Shen Yong, Jiang Binbin, Luo Yingbo, Zhang Zhiwei
Department of Breast Surgery, The Second Affiliated Hospital, Zhejiang University School of Medicine, Hangzhou, Zhejiang, China.
Cancer Institute (Key Laboratory of Cancer Prevention and Intervention, China National Ministry of Education, Key Laboratory of Molecular Biology in Medical Sciences, Zhejiang Province), The Second Affiliated Hospital, School of Medicine, Zhejiang University, Hangzhou, Zhejiang, China.
Medicine (Baltimore). 2025 Jan 31;104(5):e41369. doi: 10.1097/MD.0000000000041369.
This study aimed to devise a breast cancer (BC) risk signature for based on pyrimidine metabolism-related genes (PMRGs) to evaluate its prognostic value and association with drug sensitivity.
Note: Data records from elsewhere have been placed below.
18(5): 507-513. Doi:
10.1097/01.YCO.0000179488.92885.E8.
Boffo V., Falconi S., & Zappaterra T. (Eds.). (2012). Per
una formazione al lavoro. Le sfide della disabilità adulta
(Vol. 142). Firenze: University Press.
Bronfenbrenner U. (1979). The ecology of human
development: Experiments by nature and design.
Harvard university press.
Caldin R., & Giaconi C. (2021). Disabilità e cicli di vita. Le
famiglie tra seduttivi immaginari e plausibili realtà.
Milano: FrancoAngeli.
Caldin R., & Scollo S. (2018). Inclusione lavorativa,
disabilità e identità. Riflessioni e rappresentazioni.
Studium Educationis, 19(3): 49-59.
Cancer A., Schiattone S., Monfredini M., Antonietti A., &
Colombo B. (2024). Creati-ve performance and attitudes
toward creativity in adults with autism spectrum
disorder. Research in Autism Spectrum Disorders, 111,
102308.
Transcriptomic and clinical data were retrieved from The Cancer Genome Atlas database and Gene Expression Omnibus repository. Pyrimidine metabolism-associated genes were identified from the Molecular Signatures Database collection. A risk signature was constructed through Cox regression and Lasso regression methods. Further, the relationship between the PMRG-derived risk feature and clinicopathological characteristics, gene expression patterns, somatic mutations, drug susceptibility, and tumor immune microenvironment was thoroughly investigated, culminating in the development of a nomogram. PMRGs displayed differential expression and diverse somatic mutations in BC. Univariate Cox analysis identified 36 genes significantly associated with BC prognosis, leading to the categorization of 2 BC molecular subtypes with discernible differences in prognosis. Using Lasso Cox regression, a risk signature composed of 16 PMRGs was established, wherein high-risk scores were indicative of poor prognosis. The PMRG-derived risk feature was also related to chemotherapy regimens and showed significant correlations with sensitivity to multiple drugs. Furthermore, distinct tumor immune microenvironment properties, gene expression profiles, and somatic mutation patterns were evident across varying risk scores. Ultimately, a nomogram was constructed incorporating the PMRGs-based risk signature alongside stage, and chemotherapy status, demonstrating excellent performance in prognosis prediction. We successfully developed a PMRG-based BC risk signature that effectively combines with clinicopathological attributes for accurate prognosis assessment in BC.
本研究旨在基于嘧啶代谢相关基因(PMRGs)设计一种乳腺癌(BC)风险特征,以评估其预后价值以及与药物敏感性的关联。转录组学和临床数据从癌症基因组图谱数据库和基因表达综合数据库中获取。从分子特征数据库集合中鉴定出嘧啶代谢相关基因。通过Cox回归和套索回归方法构建风险特征。此外,深入研究了PMRG衍生的风险特征与临床病理特征、基因表达模式、体细胞突变、药物敏感性和肿瘤免疫微环境之间的关系,最终开发出一种列线图。PMRGs在乳腺癌中表现出差异表达和多样的体细胞突变。单变量Cox分析确定了36个与乳腺癌预后显著相关的基因,从而将乳腺癌分为2种分子亚型,其预后存在明显差异。使用套索Cox回归,建立了一个由16个PMRGs组成的风险特征,其中高风险评分表明预后不良。PMRG衍生的风险特征也与化疗方案相关,并与对多种药物的敏感性显著相关。此外,在不同风险评分中,明显存在不同的肿瘤免疫微环境特性、基因表达谱和体细胞突变模式。最终,构建了一个列线图,将基于PMRGs的风险特征与分期和化疗状态相结合,在预后预测方面表现出色。我们成功开发了一种基于PMRG的乳腺癌风险特征,该特征有效地与临床病理特征相结合,用于准确评估乳腺癌的预后。